How we respond to repeated situations is what makes a difference. There are many lessons in life we can learn over and over again, but unless we respond to God in greater trust, we fail to grow in maturity to deal with similar situations. Like temptation, no situation can overtake us but such as is common to man. Our God is faithful who will not allow us to be tested beyond what we are able to handle, but will provide us the way of escape that we will be able to endure it (1 Corinthians 10:13).

Are we facing a difficult situation today that seemingly keeps coming back? Unless we choose to respond differently, few things in life will ever change. Like Abraham, let us grow in our faith to greater maturity in facing the many situations in our lives by putting our complete trust in Christ.
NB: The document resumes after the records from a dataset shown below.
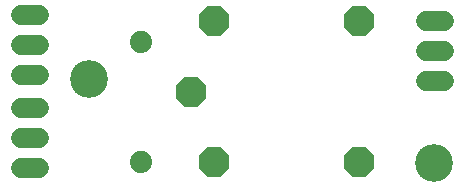
<source format=gbr>
G04 EAGLE Gerber RS-274X export*
G75*
%MOMM*%
%FSLAX34Y34*%
%LPD*%
%INSoldermask Top*%
%IPPOS*%
%AMOC8*
5,1,8,0,0,1.08239X$1,22.5*%
G01*
%ADD10C,3.203200*%
%ADD11C,1.879600*%
%ADD12C,1.727200*%
%ADD13P,2.817678X8X202.500000*%
%ADD14P,2.817678X8X22.500000*%


D10*
X370000Y30000D03*
X77900Y101120D03*
D11*
X121920Y30480D03*
X121920Y132080D03*
D12*
X35560Y154940D02*
X20320Y154940D01*
X20320Y129540D02*
X35560Y129540D01*
X35560Y104140D02*
X20320Y104140D01*
X20320Y25400D02*
X35560Y25400D01*
X35560Y50800D02*
X20320Y50800D01*
X20320Y76200D02*
X35560Y76200D01*
X363220Y149860D02*
X378460Y149860D01*
X378460Y124460D02*
X363220Y124460D01*
X363220Y99060D02*
X378460Y99060D01*
D13*
X183860Y30200D03*
X183860Y150200D03*
D14*
X163860Y90200D03*
X305860Y30200D03*
X305860Y150200D03*
M02*

</source>
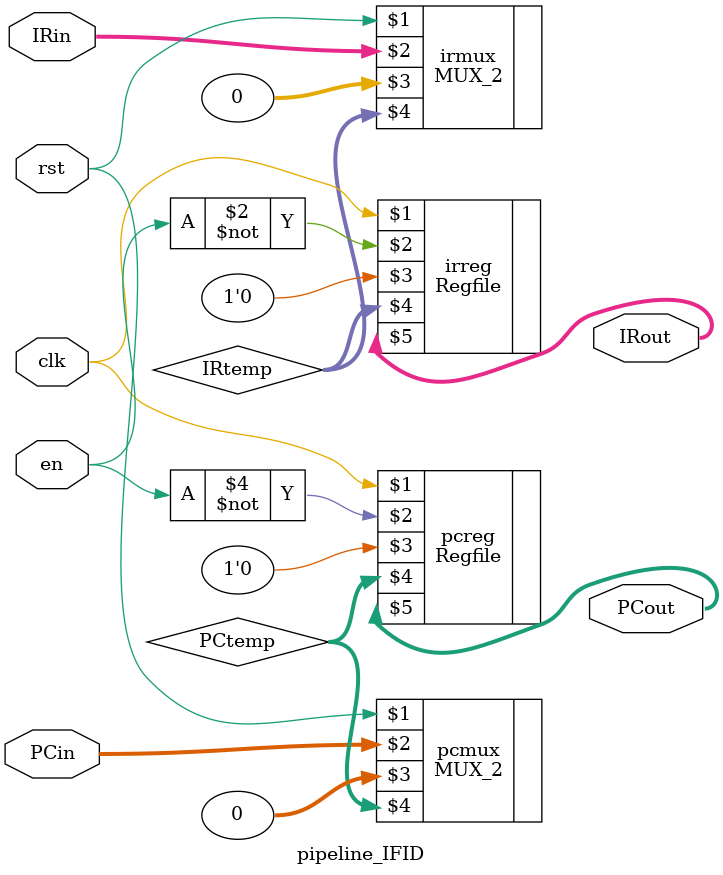
<source format=v>
`timescale 1ns / 1ps
module pipeline_IFID(
    input clk,rst,en,
    input [31:0]IRin,PCin,
    output  [31:0]IRout,PCout
    );
    wire [31:0]IRtemp,PCtemp;
    
    MUX_2 #(32)irmux(rst,IRin,0,IRtemp); 
    /*
	module Regfile(clk,en,clr,din,dout);
	parameter SIZE=32;	//寄存器位数
	input	clk;
	input	en,clr;	//使能端，清零
	input	[SIZE-1:0]din;	//输入
	output	reg	[SIZE-1:0]dout;	//输出
    */
    Regfile irreg(clk,~en,1'b0,IRtemp,IRout);
    
    MUX_2 #(32)pcmux(rst,PCin,0,PCtemp); 
    Regfile pcreg(clk,~en,1'b0,PCtemp,PCout);
    
endmodule


</source>
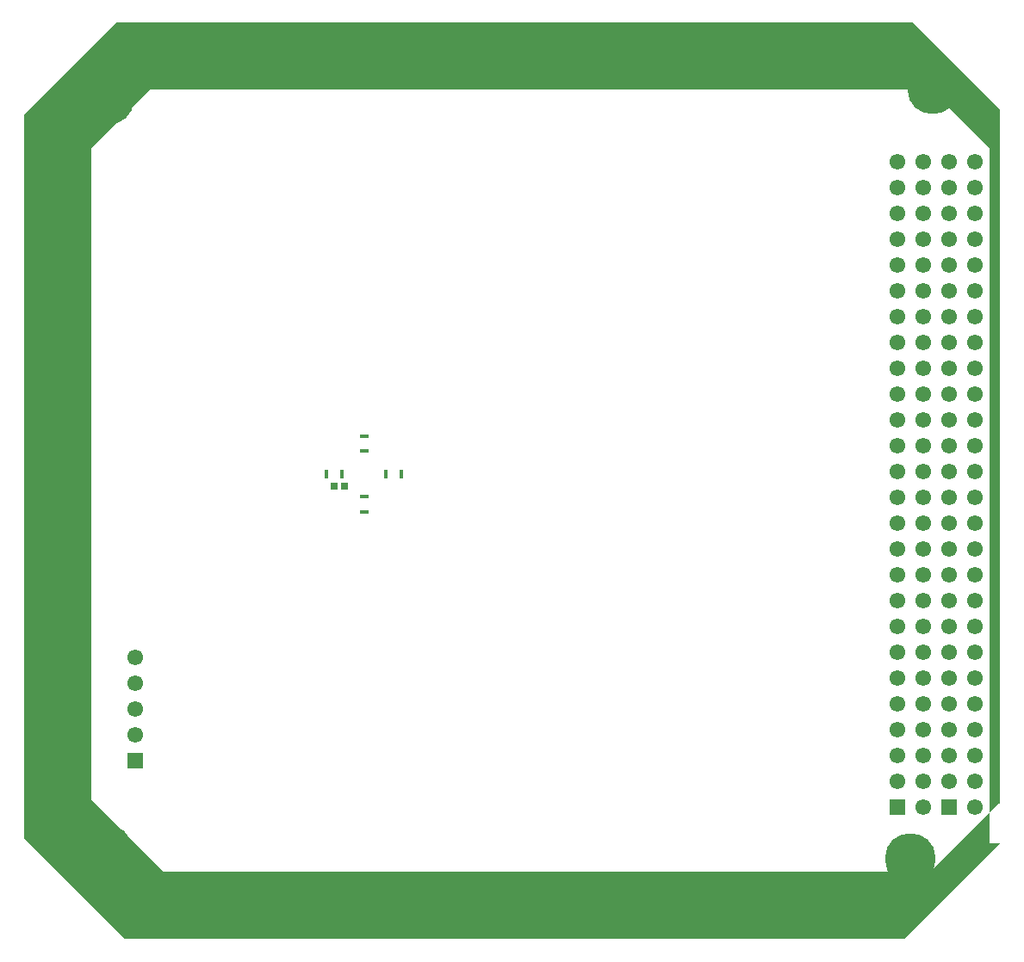
<source format=gbl>
G04*
G04 #@! TF.GenerationSoftware,Altium Limited,Altium Designer,21.0.8 (223)*
G04*
G04 Layer_Physical_Order=2*
G04 Layer_Color=16711680*
%FSLAX25Y25*%
%MOIN*%
G70*
G04*
G04 #@! TF.SameCoordinates,1E681D1C-CCFD-48AA-A558-CB9795AED949*
G04*
G04*
G04 #@! TF.FilePolarity,Positive*
G04*
G01*
G75*
%ADD35R,0.02835X0.02835*%
%ADD55C,0.19685*%
%ADD56R,0.06102X0.06102*%
%ADD57C,0.06102*%
%ADD58R,0.01772X0.03347*%
%ADD59R,0.03347X0.01772*%
G36*
X154000Y126000D02*
X126000Y154000D01*
X126000Y406500D01*
X148500Y429000D01*
X451000Y429000D01*
X473500Y406500D01*
X473500Y137000D01*
X477500Y137000D01*
X477500Y421500D01*
X444000Y455000D01*
X135500Y455000D01*
X100000Y419500D01*
X100000Y139000D01*
X139000Y100000D01*
X440500Y100000D01*
X477500Y137000D01*
X477500Y153000D01*
X450500Y126000D01*
X154000Y126000D01*
D02*
G37*
D35*
X220000Y275500D02*
D03*
X223937D02*
D03*
D55*
X132500Y425500D02*
D03*
X451500Y429500D02*
D03*
X443000Y131000D02*
D03*
X132000Y134500D02*
D03*
D56*
X458000Y151000D02*
D03*
X438000D02*
D03*
X143000Y169000D02*
D03*
D57*
X458000Y161000D02*
D03*
Y171000D02*
D03*
Y181000D02*
D03*
Y191000D02*
D03*
Y201000D02*
D03*
Y211000D02*
D03*
Y221000D02*
D03*
Y231000D02*
D03*
Y241000D02*
D03*
Y251000D02*
D03*
Y261000D02*
D03*
Y271000D02*
D03*
Y281000D02*
D03*
Y291000D02*
D03*
Y301000D02*
D03*
Y311000D02*
D03*
Y321000D02*
D03*
Y331000D02*
D03*
Y341000D02*
D03*
Y351000D02*
D03*
Y361000D02*
D03*
Y371000D02*
D03*
Y381000D02*
D03*
Y391000D02*
D03*
Y401000D02*
D03*
X468000Y151000D02*
D03*
Y161000D02*
D03*
Y171000D02*
D03*
Y181000D02*
D03*
Y191000D02*
D03*
Y201000D02*
D03*
Y211000D02*
D03*
Y221000D02*
D03*
Y231000D02*
D03*
Y241000D02*
D03*
Y251000D02*
D03*
Y261000D02*
D03*
Y271000D02*
D03*
Y281000D02*
D03*
Y291000D02*
D03*
Y301000D02*
D03*
Y311000D02*
D03*
Y321000D02*
D03*
Y331000D02*
D03*
Y341000D02*
D03*
Y351000D02*
D03*
Y361000D02*
D03*
Y371000D02*
D03*
Y381000D02*
D03*
Y391000D02*
D03*
Y401000D02*
D03*
X438000Y161000D02*
D03*
Y171000D02*
D03*
Y181000D02*
D03*
Y191000D02*
D03*
Y201000D02*
D03*
Y211000D02*
D03*
Y221000D02*
D03*
Y231000D02*
D03*
Y241000D02*
D03*
Y251000D02*
D03*
Y261000D02*
D03*
Y271000D02*
D03*
Y281000D02*
D03*
Y291000D02*
D03*
Y301000D02*
D03*
Y311000D02*
D03*
Y321000D02*
D03*
Y331000D02*
D03*
Y341000D02*
D03*
Y351000D02*
D03*
Y361000D02*
D03*
Y371000D02*
D03*
Y381000D02*
D03*
Y391000D02*
D03*
Y401000D02*
D03*
X448000Y151000D02*
D03*
Y161000D02*
D03*
Y171000D02*
D03*
Y181000D02*
D03*
Y191000D02*
D03*
Y201000D02*
D03*
Y211000D02*
D03*
Y221000D02*
D03*
Y231000D02*
D03*
Y241000D02*
D03*
Y251000D02*
D03*
Y261000D02*
D03*
Y271000D02*
D03*
Y281000D02*
D03*
Y291000D02*
D03*
Y301000D02*
D03*
Y311000D02*
D03*
Y321000D02*
D03*
Y331000D02*
D03*
Y341000D02*
D03*
Y351000D02*
D03*
Y361000D02*
D03*
Y371000D02*
D03*
Y381000D02*
D03*
Y391000D02*
D03*
Y401000D02*
D03*
X143000Y209000D02*
D03*
Y199000D02*
D03*
Y189000D02*
D03*
Y179000D02*
D03*
D58*
X222953Y280000D02*
D03*
X217047D02*
D03*
X240000D02*
D03*
X245905D02*
D03*
D59*
X231500Y289047D02*
D03*
Y294953D02*
D03*
Y265547D02*
D03*
Y271453D02*
D03*
M02*

</source>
Dear Lord, thank You for molding us to grow in spiritual maturity to trust You more and more each day. We know Lord that it is through repeated circumstances that we can do better the next time around. Direct us Lord on the right respond we should go with when faced with situations that seem so intense when we are in them. Help us remember how You have seen us through such difficult situations time and again that we may not fret or run away. In You O Lord we shall prevail and overcome all circumstances by faith.

Friday, February 1, 2013

Breaks between Rushes

It is vain for you to rise up early, To retire late, To eat the bread of painful labors; For He gives to His beloved even in his sleep. (Psalm 127:2 NAS)

Take a Break
Just a month into a brand new year and I am totally exhausted, badly in need of rest. Every day I rise up early to rush to work, spending almost the entire day laboring for my bosses. At the end of the day, I stay up late to catch up with the things I need to do, and then spend a little time to share a word of encouragement or two online. The weekends are also not spared from doing the things that are necessary besides serving the Lord and His people through devotional writing.
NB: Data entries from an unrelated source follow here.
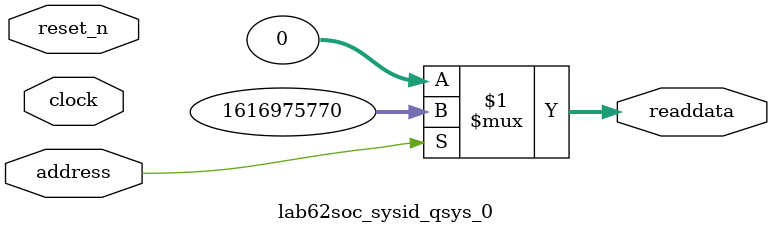
<source format=v>



// synthesis translate_off
`timescale 1ns / 1ps
// synthesis translate_on

// turn off superfluous verilog processor warnings 
// altera message_level Level1 
// altera message_off 10034 10035 10036 10037 10230 10240 10030 

module lab62soc_sysid_qsys_0 (
               // inputs:
                address,
                clock,
                reset_n,

               // outputs:
                readdata
             )
;

  output  [ 31: 0] readdata;
  input            address;
  input            clock;
  input            reset_n;

  wire    [ 31: 0] readdata;
  //control_slave, which is an e_avalon_slave
  assign readdata = address ? 1616975770 : 0;

endmodule



</source>
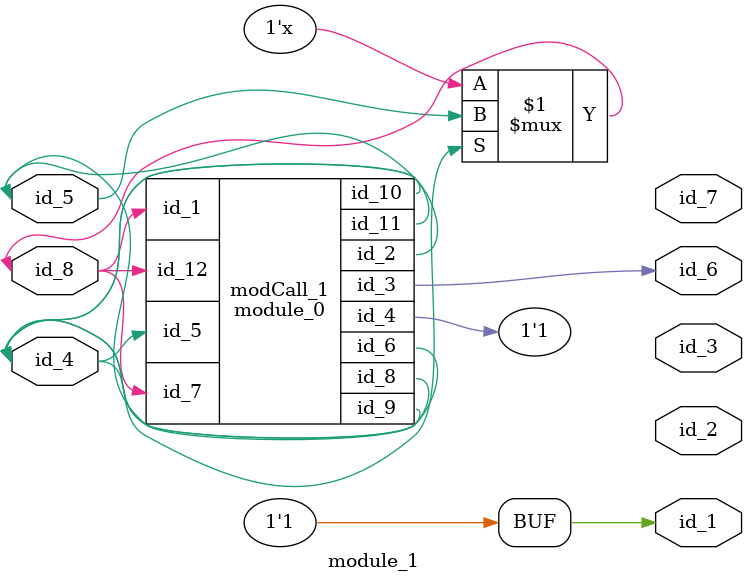
<source format=v>
module module_0 (
    id_1,
    id_2,
    id_3,
    id_4,
    id_5,
    id_6,
    id_7,
    id_8,
    id_9,
    id_10,
    id_11,
    id_12
);
  input wire id_12;
  inout wire id_11;
  inout wire id_10;
  output wire id_9;
  inout wire id_8;
  input wire id_7;
  inout wire id_6;
  input wire id_5;
  output wire id_4;
  output wire id_3;
  inout wire id_2;
  input wire id_1;
endmodule
module module_1 (
    id_1,
    id_2,
    id_3,
    id_4,
    id_5,
    id_6,
    id_7,
    id_8
);
  inout wire id_8;
  output wire id_7;
  output wire id_6;
  inout wire id_5;
  inout wire id_4;
  output wire id_3;
  output wire id_2;
  output wire id_1;
  assign id_1 = -1;
  bufif1 primCall (id_8, id_5, id_4);
  module_0 modCall_1 (
      id_8,
      id_5,
      id_6,
      id_1,
      id_4,
      id_5,
      id_8,
      id_4,
      id_4,
      id_4,
      id_4,
      id_8
  );
endmodule

</source>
Like me, many of us are rushing all the time and it is not uncommon we take busyness as part and parcel of life. Such frequent rushing however is not good because it often leaves us exhausted and deprived of badly needed rest.
Jesus said to His disciples, “Come away by yourselves to a secluded place and rest a while.” This He said because the disciples were so busy serving the people that they did not even have time to eat (Mark 6:31). God’s word makes it very clear that it is in vain that we should rise up early and retire late to eat the bread of painful labors, for God gives to us even in our sleep (Psalm 127:2).

Are we too busy doing too many things and finding ourselves not having enough time to study God’s word, pray, and rest? If we are, we need to consider making some serious changes in the way we live. We need to slow down and go away to a secluded place and rest a while. Taking breaks between the rushes is important because it helps replenish our energy and refresh our minds for better concentration.

“Come to Me, all who are weary and heavy-laden, and I will give you rest,” said Jesus. “Take My yoke upon you and learn from Me, for I am gentle and humble in heart, and YOU WILL FIND REST FOR YOUR SOULS” (Matthew 11:28-29).

Dear Lord, thank You for granting us rest, and for showing us the vanity of waking up early and retiring late. We know Lord there is no reason for us to lose sleep over work or ministry because You give to us even in our sleep. Keep us focused on You Lord that we may not in our busyness neglect the more important things You intent for us. Help us find time to go away to a secluded place to rest and pray Lord, especially amid the rushes. You O Lord are an understanding God, gentle and humble in heart, and in You we find complete rest.